Department of Epidemiology, The University of Texas MD Anderson Cancer Center, 1155 Pressler St,, Houston, Texas 77030, USA.
BMC Bioinformatics. 2011 Aug 9;12:331. doi: 10.1186/1471-2105-12-331.
SNP genotyping arrays have been developed to characterize single-nucleotide polymorphisms (SNPs) and DNA copy number variations (CNVs). Nonparametric and model-based statistical algorithms have been developed to detect CNVs from SNP data using the marker intensities. However, these algorithms lack specificity to detect small CNVs owing to the high false positive rate when calling CNVs based on the intensity values. Therefore, the resulting association tests lack power even if the CNVs affecting disease risk are common. An alternative procedure called PennCNV uses information from both the marker intensities as well as the genotypes and therefore has increased sensitivity.

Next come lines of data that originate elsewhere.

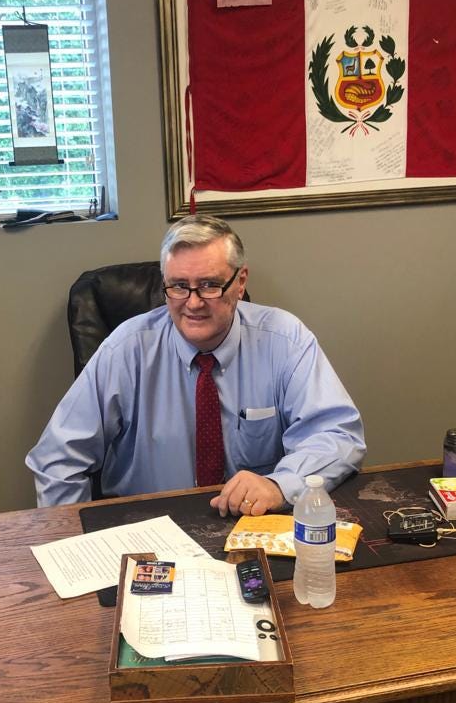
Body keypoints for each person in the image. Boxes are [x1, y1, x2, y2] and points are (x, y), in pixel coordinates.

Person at [26, 215, 365, 515]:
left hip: (252, 524)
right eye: (178, 286)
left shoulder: (285, 340)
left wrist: (280, 485)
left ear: (240, 281)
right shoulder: (126, 349)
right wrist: (71, 541)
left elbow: (336, 434)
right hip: (146, 529)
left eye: (209, 285)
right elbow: (57, 460)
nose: (193, 303)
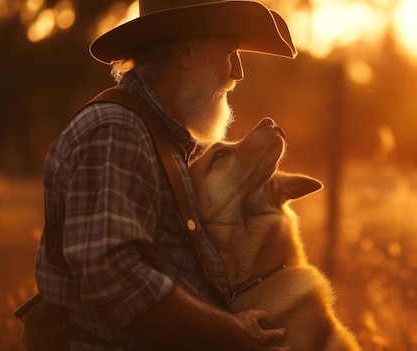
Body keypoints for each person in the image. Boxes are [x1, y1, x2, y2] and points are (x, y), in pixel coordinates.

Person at [34, 0, 298, 350]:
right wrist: (228, 331)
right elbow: (113, 275)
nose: (238, 71)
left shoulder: (151, 132)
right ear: (187, 51)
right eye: (230, 53)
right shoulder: (118, 130)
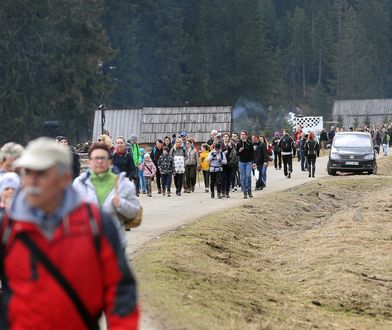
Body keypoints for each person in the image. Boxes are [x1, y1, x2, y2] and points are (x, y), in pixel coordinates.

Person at [2, 137, 139, 329]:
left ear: (64, 178)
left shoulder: (96, 224)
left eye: (41, 173)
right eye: (27, 172)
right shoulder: (8, 226)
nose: (31, 181)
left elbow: (119, 288)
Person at [73, 142, 140, 247]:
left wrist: (121, 204)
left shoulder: (123, 184)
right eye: (96, 158)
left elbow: (134, 214)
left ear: (110, 161)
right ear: (89, 161)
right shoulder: (79, 184)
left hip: (115, 243)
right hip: (88, 243)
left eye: (103, 158)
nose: (99, 161)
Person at [236, 130, 254, 199]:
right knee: (243, 177)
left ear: (246, 135)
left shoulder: (249, 143)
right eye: (241, 134)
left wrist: (254, 162)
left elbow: (252, 153)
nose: (242, 135)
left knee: (248, 176)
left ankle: (249, 190)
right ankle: (245, 192)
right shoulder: (238, 143)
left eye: (243, 134)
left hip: (249, 162)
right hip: (241, 162)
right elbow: (237, 154)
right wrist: (239, 151)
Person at [221, 133, 233, 198]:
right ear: (223, 138)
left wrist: (230, 147)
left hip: (229, 163)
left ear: (229, 138)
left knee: (228, 178)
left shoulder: (231, 144)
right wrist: (223, 152)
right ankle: (222, 191)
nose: (226, 138)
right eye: (224, 137)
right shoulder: (220, 145)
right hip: (222, 163)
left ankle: (227, 192)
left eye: (227, 137)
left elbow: (233, 152)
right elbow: (218, 152)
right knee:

By using the hidden Markov model (HMM) implemented in PennCNV to derive the probabilities of different copy number states which we subsequently used in a logistic regression model, we developed a new genome-wide algorithm to detect CNV associations with diseases. We compared this new method with association test applied to the most probable copy number state for each individual that is provided by PennCNV after it performs an initial HMM analysis followed by application of the Viterbi algorithm, which removes information about copy number probabilities. In one of our simulation studies, we showed that for large CNVs (number of SNPs ≥ 10), the association tests based on PennCNV calls gave more significant results, but the new algorithm retained high power. For small CNVs (number of SNPs <10), the logistic algorithm provided smaller average p-values (e.g., p = 7.54e - 17 when relative risk RR = 3.0) in all the scenarios and could capture signals that PennCNV did not (e.g., p = 0.020 when RR = 3.0). From a second set of simulations, we showed that the new algorithm is more powerful in detecting disease associations with small CNVs (number of SNPs ranging from 3 to 5) under different penetrance models (e.g., when RR = 3.0, for relatively weak signals, power = 0.8030 comparing to 0.2879 obtained from the association tests based on PennCNV calls). The new method was implemented in software GWCNV. It is freely available at http://gwcnv.sourceforge.net, distributed under a GPL license.
We conclude that the new algorithm is more sensitive and can be more powerful in detecting CNV associations with diseases than the existing HMM algorithm, especially when the CNV association signal is weak and a limited number of SNPs are located in the CNV.
SNP 基因分型阵列已被开发用于描述单核苷酸多态性(SNP)和 DNA 拷贝数变异(CNV)。已经开发了非参数和基于模型的统计算法,以使用标记强度从 SNP 数据中检测 CNV。然而,由于基于强度值调用 CNV 时的假阳性率很高,这些算法缺乏检测小 CNV 的特异性。因此,即使影响疾病风险的 CNV 很常见,由此产生的关联测试也缺乏效力。一种称为 PennCNV 的替代方法利用了标记强度以及基因型的信息,因此具有更高的灵敏度。
通过使用 PennCNV 中实现的隐马尔可夫模型(HMM)来推导不同拷贝数状态的概率,我们随后将这些概率用于逻辑回归模型中,从而开发了一种新的全基因组算法来检测与疾病相关的 CNV 关联。我们将这种新方法与关联测试进行了比较,关联测试适用于 PennCNV 执行初始 HMM 分析后,应用维特比算法为每个个体提供的最可能的拷贝数状态,该算法消除了拷贝数概率的信息。在我们的一项模拟研究中,我们表明对于大 CNV(SNP 数量≥10),基于 PennCNV 调用的关联测试给出了更显著的结果,但新算法保留了高功效。对于小 CNV(SNP 数量<10),逻辑算法在所有情况下提供了更小的平均 p 值(例如,RR=3.0 时 p=7.54e-17),并且可以捕获 PennCNV 未捕获的信号(例如,RR=3.0 时 p=0.020)。从第二组模拟中,我们表明,新算法在不同的外显率模型下(例如,RR=3.0,对于相对较弱的信号,功效=0.8030,而基于 PennCNV 调用的关联测试的功效为 0.2879),在检测与小 CNV(SNP 数量为 3 到 5)相关的疾病关联时,具有更高的功效。新方法已在软件 GWCNV 中实现。它可在 http://gwcnv.sourceforge.net 上免费获得,根据 GPL 许可证分发。
我们的结论是,新算法比现有的 HMM 算法更敏感,并且在检测与疾病相关的 CNV 关联方面更有效,特别是当 CNV 关联信号较弱且 CNV 中仅包含有限数量的 SNP 时。